La personne m’a dit aussi qu’elle n’arrivait pas à se figurer la non-binarité. Que pourrais-je répondre à ce genre de question?
Je vous remercie de me lire.
 
Juliette

Phillie

Bonjour.

J’ai quelques questions auxquelles je voudrais avoir un avis.
J’ai récemment discuté avec quelqu’un qui cherchait à comprendre la non-binarité, suite à mon aveu d’être ni femme ni homme, mais me sens tout de même quelque part homme. 
Je me pose donc une question: que signifie « se sentir femme », « se sentir homme »? Je pensais au début que ces deux termes n’étaient qu’une invention d’une société qui crée un idéal typique du masculin et un idéal typique du féminin.

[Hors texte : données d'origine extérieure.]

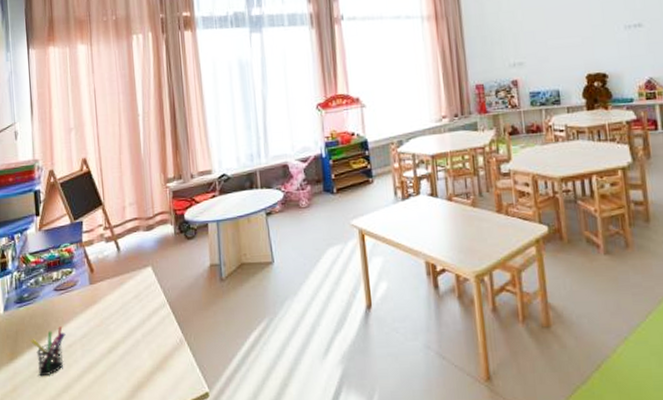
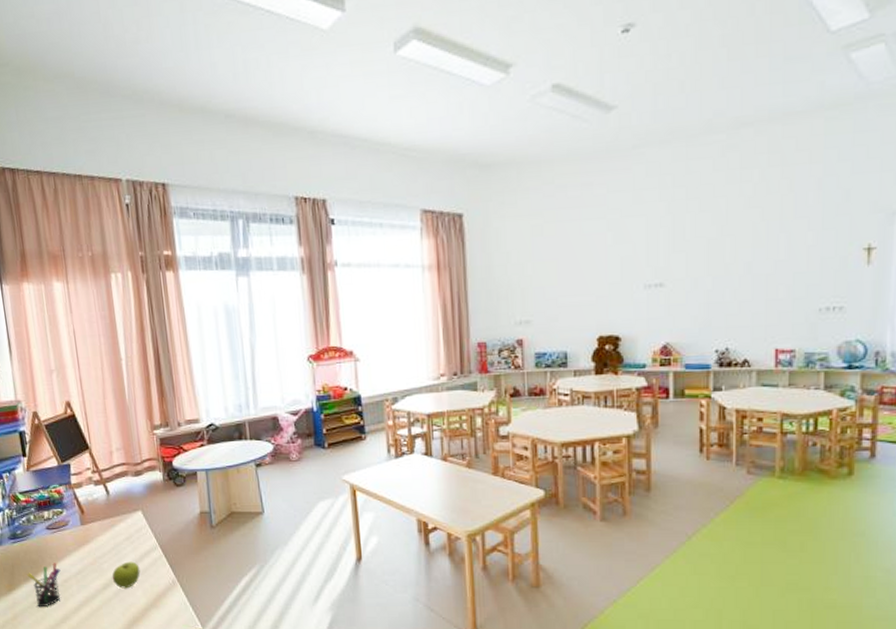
fruit: none [118,321,148,351] -> present [111,561,141,589]

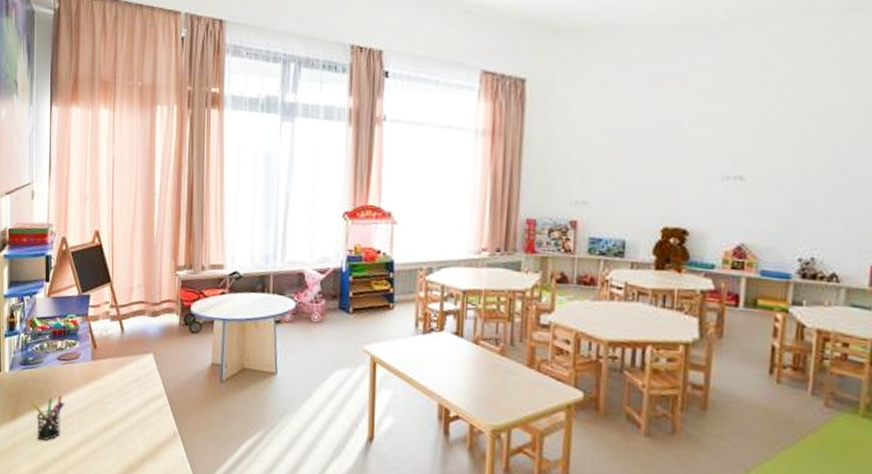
fruit: present [111,561,141,589] -> none [114,405,143,434]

Seulement, il y a des personnes qui, bien qu’elles se sentent pas du tout attirées vers ces idéaux, se sentent quand même « homme », ou « femme ». Du coup, c’est quoi ce sentiment là?
Est-ce que le sentiment d’appartenir à un genre serait du au fait (peut être inconscient) de se conférencier à l’image que l’on s’est fait d’un genre? 
Les différences entre ces deux catégories ne reposent que sur les idéaux? 
Ou dues aux cultures?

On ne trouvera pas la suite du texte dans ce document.